--- Document passage Enclosed Below ---

Add real generation of waveforms for Opus files

3 months ago · 8bc906e765
1 changed files with 68 additions and 4 deletions
--- a/discord/file.py
+++ b/discord/file.py
@ -28,6 +28,9 @@ from typing import Any, Dict, Optional, Tuple, Union
 import os
 import io
 import base64
+from .oggparse import OggStream
+from .opus import Decoder
+import struct

 from .utils import MISSING

@ -85,8 +88,8 @@ class File:

            Voice files must be an audio only format.

-            A *non-exhaustive* list of supported formats are: `mp3`, `ogg`, `wav`, `aac`, and `flac`.
-
+            A *non-exhaustive* list of supported formats are: `ogg`, `mp3`, `wav`, `aac`, and `flac`.
+            
        .. versionadded:: 2.6

    duration: Optional[:class:`float`]
@ -171,9 +174,18 @@ class File:
    def waveform(self) -> str:
        """:class:`str`: The waveform data for the voice message.

+        .. note::
+            If a waveform was not given, it will be generated
+
+            Only supports generating the waveform for Opus format files, other files will be given a random waveform
+        
        .. versionadded:: 2.6"""

--- End of Enclosed Document passage ---
--- Information provided Enclosed Below ---

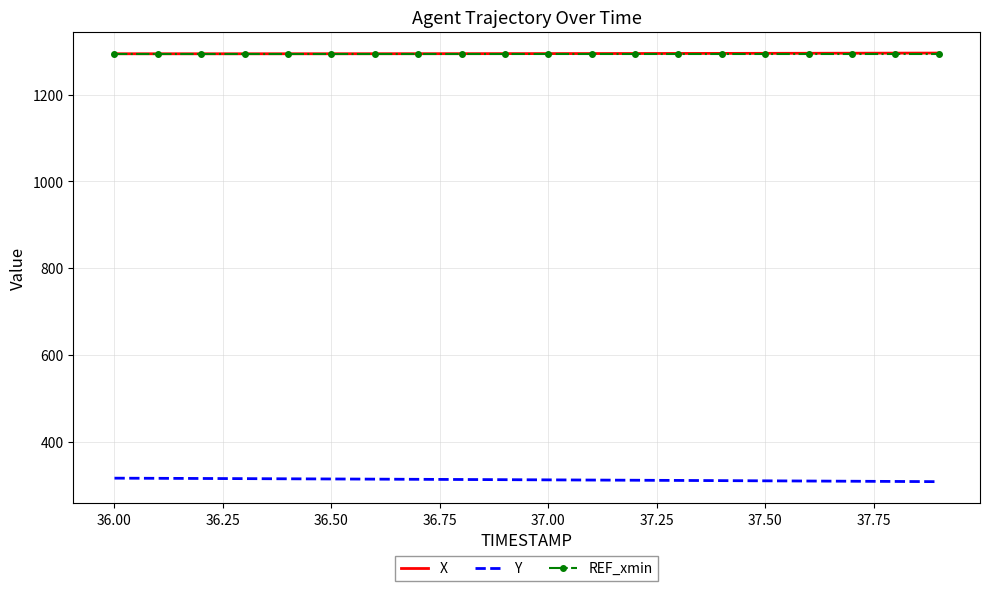

True or false: X and Y cross at least once.

False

--- End of Enclosed Information provided ---

◆ **Task requirements**
In the diff, list the audio formats named in the added line that begins "A *non-exhaustive* list of supported formats", in the order they appear there. The data were taken from a source unrelated to the diff.

◆ **Reply**
ogg, mp3, wav, aac, flac